__Document extract__
# # #

For the special case $ab \equiv 1 \pmod{p}$, I already got very clear explanation from Arturo Magidin and Quanta in this thread Prove that if $ab \equiv 1 \pmod{p}$ and $a$ is quadratic residue mod $p$, then so is $b$
Now if $ab \equiv r \pmod{p}$, what condition need to be hold in order for this to be true, i.e If $a$ is quadratic residue modulo $p$, then $b$ is also quadratic residue modulo $p$.
My attempt was, I made a concrete example to observe the value of $r$, says $p = 7$. The results are: 1, 4, 5
$$1^2 \equiv 1 \pmod{7}$$
$$2^2 \equiv 4 \pmod{7}$$
$$3^2 \equiv 2 \pmod{7}$$
$$4^2 \equiv 1 \pmod{7}$$
$$5^2 \equiv 4 \pmod{7}$$
$$6^2 \equiv 1 \pmod{7}$$
So $r$ could be $1$, $2$, $4$, since $4.4 \equiv 1 \pmod{7}$ and $4.2 \equiv 1 \pmod{7}$. From these results, I saw that $r$ was also quadratic residue modulo $p$.
Another idea that I tried is adapting the proof from the mentioning thread above:
If $ab \equiv r \pmod{p}$, then
$$aa^{-1}b \equiv ra^{-1} \pmod{p} \Leftrightarrow b \equiv ra^{-1} \pmod{p}$$
$$bb^{-1}a \equiv rb^{-1} \pmod{p} \Leftrightarrow a \equiv rb^{-1} \pmod{p}$$
Then I tried to use the fact that $x^2 \equiv a \pmod{p}$, and $a \equiv rb^{-1} \pmod{p}$ to come with $x^2 \equiv rb^{-1} \pmod{p}$. But I could not find a way to express this in term of $y^2 \equiv b \pmod{p}$. Furthermore, I don't know if this algebraic manipulation could solve the condition for $r$ or not. Any idea? A hint would be greatly appreciated.

# # #

__What to work on__
A: Answer these questions using the quadratic residue post.
(i) Which prime does the poster use for the concrete example?
(ii) What does $3^2$ reduce to modulo 7?
(iii) After reaching $x^2 \equiv rb^{-1} \pmod{p}$, what congruence could the poster not rewrite it in terms of?
B: Go on with the quadratic residue post, starting after its final sentence.
The listing is not needed for anything here.

__Collected material__
# # #

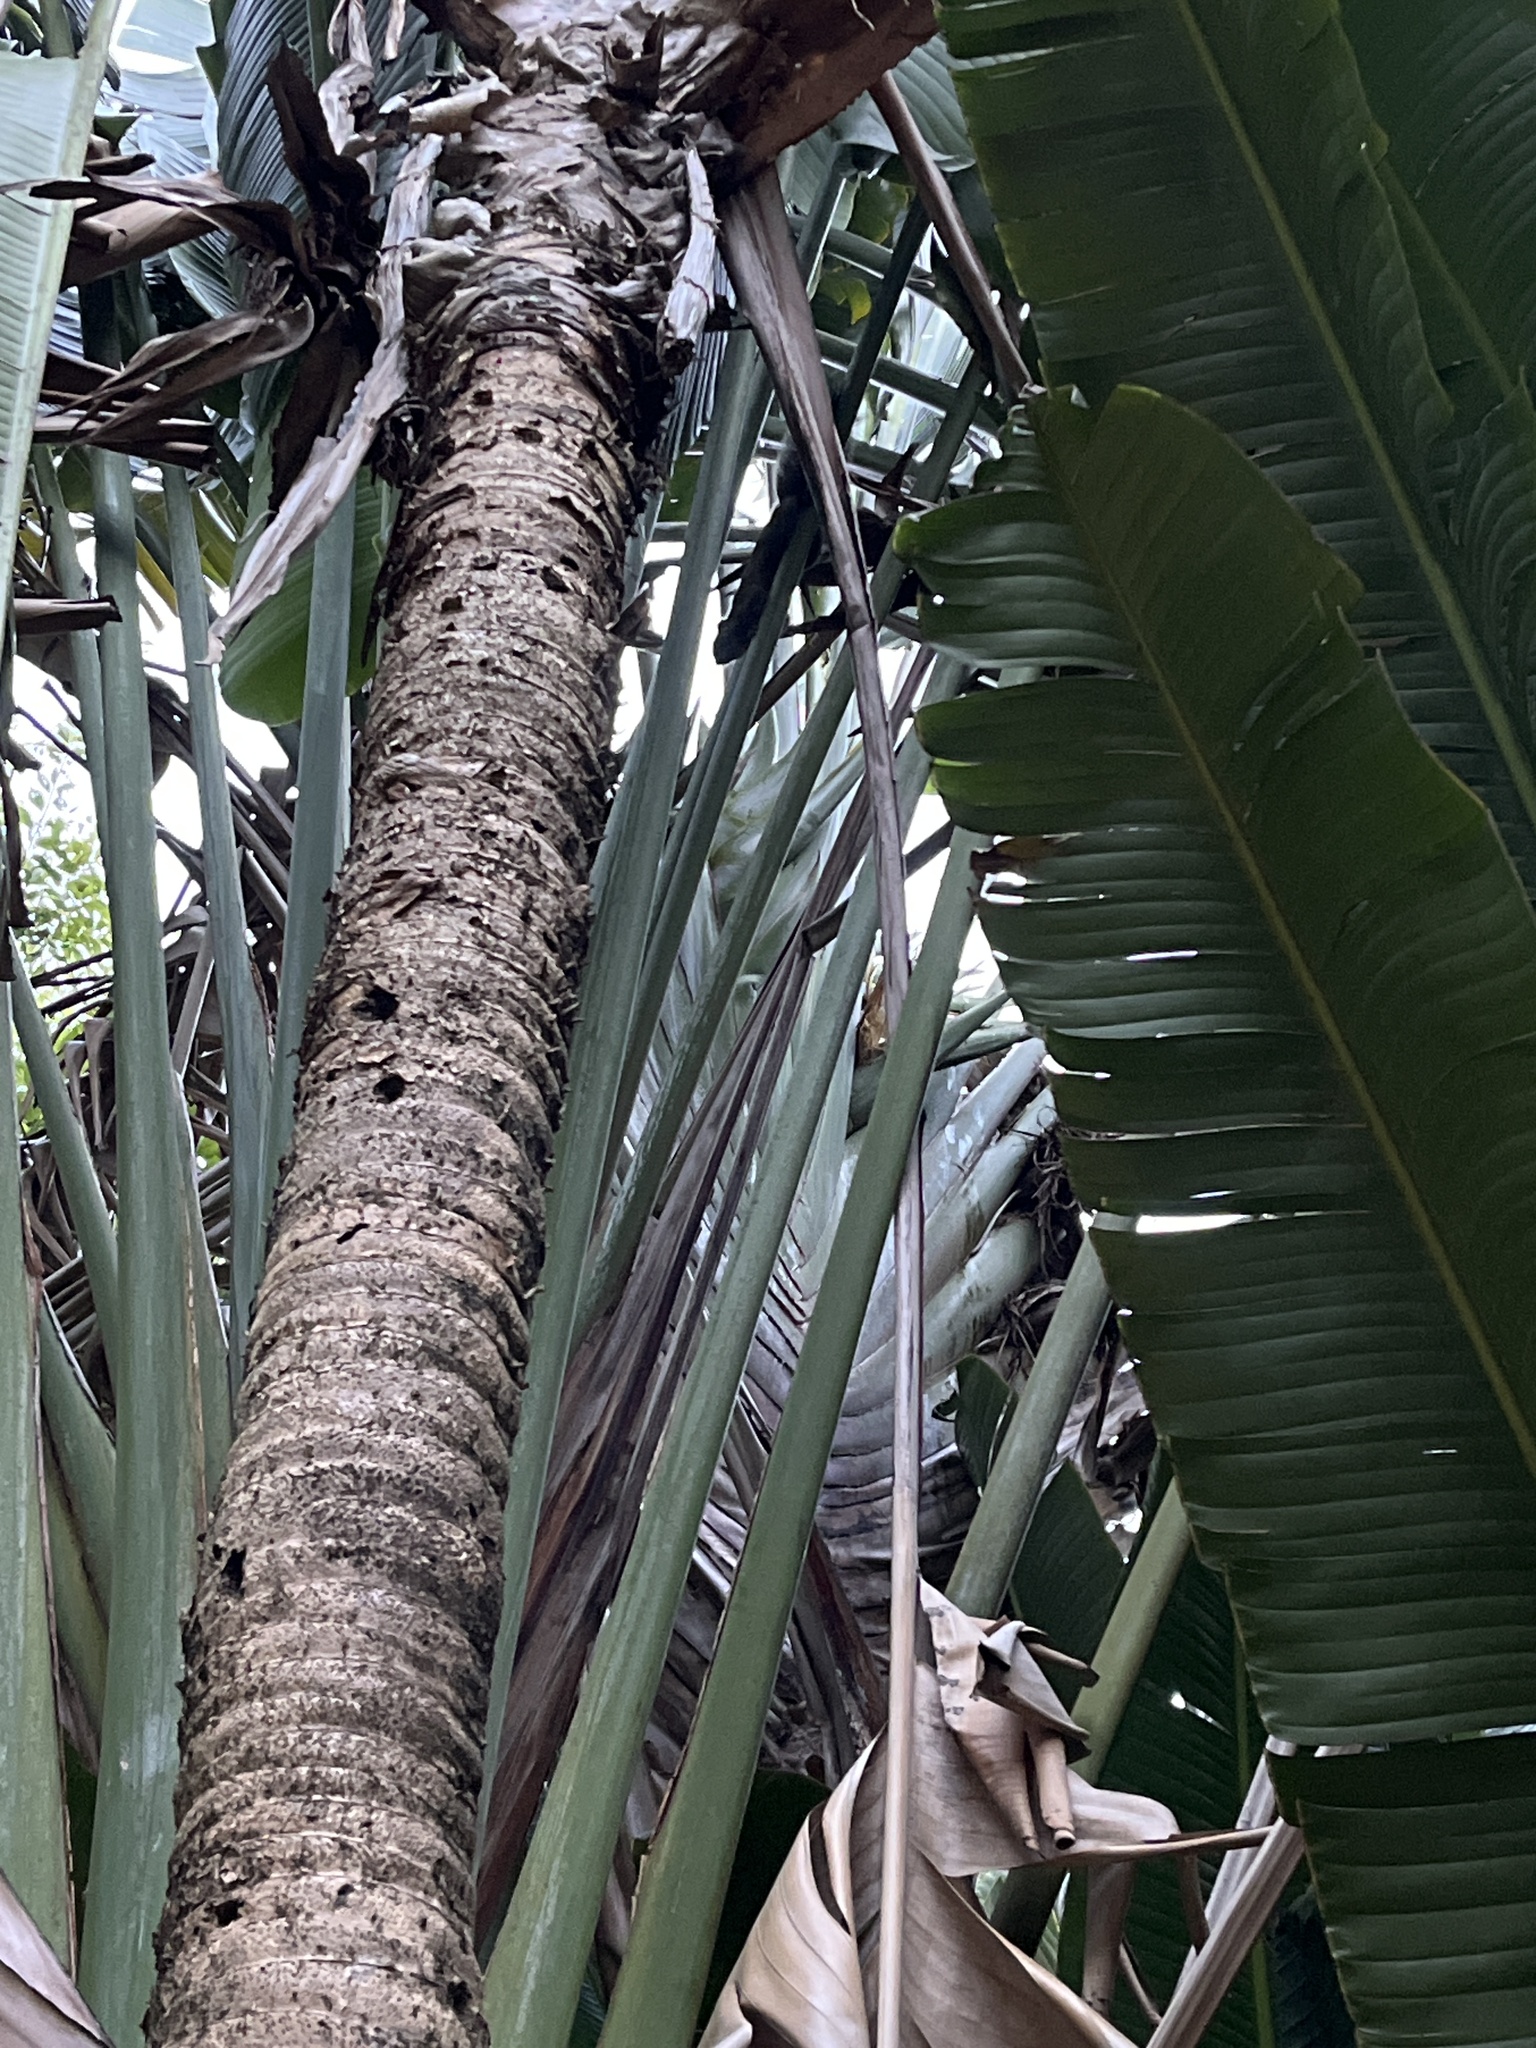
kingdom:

# # #

__Solved problems__
A:
(i) $p = 7$
(ii) $3^2 \equiv 2 \pmod{7}$
(iii) $y^2 \equiv b \pmod{p}$

B:
Thank you
Answer
The following three facts are relevant.
If $a$ and $b$ are squares then $r$ is a square.
If $a$ and $b$ are not squares then $r$ is a square.
If one of $a,b$ is a square and the other is not then $r$ is not a square.
It's simple to prove the first one: Let $a = x^2$, $b = y^2$ so that $r = ab = (xy)^2$.
As for the next two I will give a "hi-tech" proof (See Martins comment for a direct proof).
Modular arithmetic $\mathbb{Z}/p\mathbb{Z}$ is a ring, but the group of units $(\mathbb{Z}/p\mathbb{Z})^\times$ is a group: It's the multiplicative part of the ring. The only non-unit is $0$ so as a set it's $\{1,2,\cdots,p-1\}$.
This group is cyclic (a very fundamental and strong theorem, see here for some discussion on it) and we can use this to prove the theorems: Let $g$ generate the group, so that every element is of the form $g^k$ for some $0 < k < p-1$,
- First note that $a$ is a square iff $a = g^{2k}$. (Easy to prove).
Let $a = g^u$, $b = g^v$ so $r = ab = g^{u+v}$. All three facts are an easy deduction from this. You can prove them now but I would like to define some good notation.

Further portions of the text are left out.